== PROBLEM A ==
Copy the stretch of the Field Analysis panel text from "Definition Tab –" through "a fixed-width file).".

Definition Tab – Field Analysis Panel

Overview

The Definition tab’s Field Analysis panel is used to provide visibility of the data project’s fields.

Within the panel, you can:

Make changes to the field structure determined by RPI’s initial analysis of the file.
If a delimited file, view a raw or parsed preview of the file’s contents.
If a fixed-width file, invoke a dialog within which you can specify field boundaries.
Invoke Re-analyze to observe the ramifications of any changes made to the data project’s high-level properties (and field boundaries, if a fixed-width file).
Initiate validation of the file against the data project’s definition, and load data into the data warehouse.

The Field Analysis panel consists of the following:

Fields Grid

A single button is displayed above the fields grid:

Lock or unlock fields properties: this toggle button is shown above and to the right of the Fields grid. It allows you to control as to whether it is possible to make changes to the properties of the fields listed in the Fields grid at second or subsequent data project execution.

== RECORDS SHOWN ==

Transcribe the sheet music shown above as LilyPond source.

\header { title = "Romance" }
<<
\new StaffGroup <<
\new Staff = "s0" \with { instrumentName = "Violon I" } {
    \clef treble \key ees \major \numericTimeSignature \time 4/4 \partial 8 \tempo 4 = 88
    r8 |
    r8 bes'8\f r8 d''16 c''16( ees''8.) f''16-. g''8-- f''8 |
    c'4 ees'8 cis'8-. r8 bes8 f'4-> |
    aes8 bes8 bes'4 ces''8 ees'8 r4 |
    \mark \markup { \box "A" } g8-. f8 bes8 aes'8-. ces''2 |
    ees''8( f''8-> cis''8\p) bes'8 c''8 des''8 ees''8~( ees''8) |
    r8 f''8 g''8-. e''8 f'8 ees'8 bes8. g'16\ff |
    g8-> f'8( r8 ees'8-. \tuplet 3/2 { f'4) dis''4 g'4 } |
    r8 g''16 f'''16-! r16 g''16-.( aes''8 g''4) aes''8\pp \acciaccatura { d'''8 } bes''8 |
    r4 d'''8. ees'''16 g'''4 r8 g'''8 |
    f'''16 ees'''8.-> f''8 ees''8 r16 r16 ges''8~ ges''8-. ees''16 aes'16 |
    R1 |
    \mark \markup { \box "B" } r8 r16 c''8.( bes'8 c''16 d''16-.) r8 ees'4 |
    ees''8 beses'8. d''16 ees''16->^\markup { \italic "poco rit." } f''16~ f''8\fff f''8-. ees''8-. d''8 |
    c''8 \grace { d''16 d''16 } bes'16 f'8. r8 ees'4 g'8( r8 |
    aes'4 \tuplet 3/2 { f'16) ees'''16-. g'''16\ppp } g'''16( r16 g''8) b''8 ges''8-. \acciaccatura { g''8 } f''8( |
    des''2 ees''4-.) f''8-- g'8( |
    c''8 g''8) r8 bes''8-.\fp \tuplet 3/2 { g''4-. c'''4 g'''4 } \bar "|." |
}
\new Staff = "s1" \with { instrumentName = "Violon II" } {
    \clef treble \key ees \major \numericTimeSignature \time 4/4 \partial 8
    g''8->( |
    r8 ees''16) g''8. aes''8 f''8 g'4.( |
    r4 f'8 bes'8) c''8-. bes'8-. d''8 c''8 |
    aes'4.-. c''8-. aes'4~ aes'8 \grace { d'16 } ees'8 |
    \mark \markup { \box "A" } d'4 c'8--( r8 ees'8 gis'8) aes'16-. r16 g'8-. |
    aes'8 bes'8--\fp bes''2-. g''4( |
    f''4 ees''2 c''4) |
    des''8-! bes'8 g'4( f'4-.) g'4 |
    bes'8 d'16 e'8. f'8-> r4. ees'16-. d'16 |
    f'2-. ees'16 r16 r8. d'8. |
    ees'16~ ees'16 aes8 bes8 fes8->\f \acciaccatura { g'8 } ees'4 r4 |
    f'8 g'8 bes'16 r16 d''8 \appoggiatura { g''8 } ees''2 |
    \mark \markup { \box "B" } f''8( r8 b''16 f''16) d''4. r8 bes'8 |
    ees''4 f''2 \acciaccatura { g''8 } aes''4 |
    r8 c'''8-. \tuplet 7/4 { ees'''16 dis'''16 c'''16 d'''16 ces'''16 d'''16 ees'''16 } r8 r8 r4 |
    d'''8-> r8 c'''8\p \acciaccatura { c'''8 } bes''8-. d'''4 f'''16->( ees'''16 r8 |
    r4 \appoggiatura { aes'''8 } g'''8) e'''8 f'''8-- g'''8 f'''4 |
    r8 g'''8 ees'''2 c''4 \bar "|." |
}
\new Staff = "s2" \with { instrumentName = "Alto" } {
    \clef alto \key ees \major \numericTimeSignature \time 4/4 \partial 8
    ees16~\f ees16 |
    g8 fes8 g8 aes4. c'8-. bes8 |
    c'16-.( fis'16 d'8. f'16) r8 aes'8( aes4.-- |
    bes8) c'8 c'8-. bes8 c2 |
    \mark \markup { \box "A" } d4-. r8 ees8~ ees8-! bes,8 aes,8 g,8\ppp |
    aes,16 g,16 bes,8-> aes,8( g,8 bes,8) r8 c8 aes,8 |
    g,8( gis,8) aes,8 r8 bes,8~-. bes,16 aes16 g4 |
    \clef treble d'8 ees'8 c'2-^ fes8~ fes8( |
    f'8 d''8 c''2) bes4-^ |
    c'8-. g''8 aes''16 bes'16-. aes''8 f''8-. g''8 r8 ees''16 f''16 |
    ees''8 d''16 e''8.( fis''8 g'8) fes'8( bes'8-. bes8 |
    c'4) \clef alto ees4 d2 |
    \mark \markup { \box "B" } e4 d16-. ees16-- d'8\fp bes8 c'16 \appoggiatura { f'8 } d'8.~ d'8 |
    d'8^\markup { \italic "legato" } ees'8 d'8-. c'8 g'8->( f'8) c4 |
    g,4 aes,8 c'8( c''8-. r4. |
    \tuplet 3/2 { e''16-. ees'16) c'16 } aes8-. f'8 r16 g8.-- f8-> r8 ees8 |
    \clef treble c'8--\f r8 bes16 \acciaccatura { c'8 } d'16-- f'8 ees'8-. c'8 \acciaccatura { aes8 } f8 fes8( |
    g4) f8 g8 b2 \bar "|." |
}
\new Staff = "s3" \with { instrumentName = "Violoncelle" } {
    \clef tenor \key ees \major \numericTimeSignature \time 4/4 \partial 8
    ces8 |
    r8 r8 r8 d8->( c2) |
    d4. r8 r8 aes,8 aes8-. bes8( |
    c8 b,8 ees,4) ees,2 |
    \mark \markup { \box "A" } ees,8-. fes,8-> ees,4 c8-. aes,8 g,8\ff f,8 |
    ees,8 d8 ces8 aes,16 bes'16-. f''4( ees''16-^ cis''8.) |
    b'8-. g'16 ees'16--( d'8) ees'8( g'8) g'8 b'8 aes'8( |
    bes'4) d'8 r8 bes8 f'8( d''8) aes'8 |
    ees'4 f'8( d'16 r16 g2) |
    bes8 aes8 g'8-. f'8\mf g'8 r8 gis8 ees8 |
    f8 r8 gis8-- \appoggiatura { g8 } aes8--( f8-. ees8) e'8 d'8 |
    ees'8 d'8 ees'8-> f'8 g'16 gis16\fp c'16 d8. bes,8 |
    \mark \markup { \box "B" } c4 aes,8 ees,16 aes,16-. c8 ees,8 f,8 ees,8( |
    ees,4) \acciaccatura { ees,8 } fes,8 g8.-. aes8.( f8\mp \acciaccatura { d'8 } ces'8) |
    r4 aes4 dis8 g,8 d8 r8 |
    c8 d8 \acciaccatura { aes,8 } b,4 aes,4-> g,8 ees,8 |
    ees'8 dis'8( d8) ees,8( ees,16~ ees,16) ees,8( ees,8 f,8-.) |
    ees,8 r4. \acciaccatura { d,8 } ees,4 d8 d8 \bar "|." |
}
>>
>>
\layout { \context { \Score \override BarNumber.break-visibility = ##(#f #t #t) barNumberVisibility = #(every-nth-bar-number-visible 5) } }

== PROBLEM B ==
Collect every line of the listing that contains the string "major".

== FULL ANSWER A ==
Definition Tab – Field Analysis Panel

Overview

The Definition tab’s Field Analysis panel is used to provide visibility of the data project’s fields.

Within the panel, you can:

Make changes to the field structure determined by RPI’s initial analysis of the file.
If a delimited file, view a raw or parsed preview of the file’s contents.
If a fixed-width file, invoke a dialog within which you can specify field boundaries.
Invoke Re-analyze to observe the ramifications of any changes made to the data project’s high-level properties (and field boundaries, if a fixed-width file).

== FULL ANSWER B ==
    \clef treble \key ees \major \numericTimeSignature \time 4/4 \partial 8 \tempo 4 = 88
    \clef treble \key ees \major \numericTimeSignature \time 4/4 \partial 8
    \clef alto \key ees \major \numericTimeSignature \time 4/4 \partial 8
    \clef tenor \key ees \major \numericTimeSignature \time 4/4 \partial 8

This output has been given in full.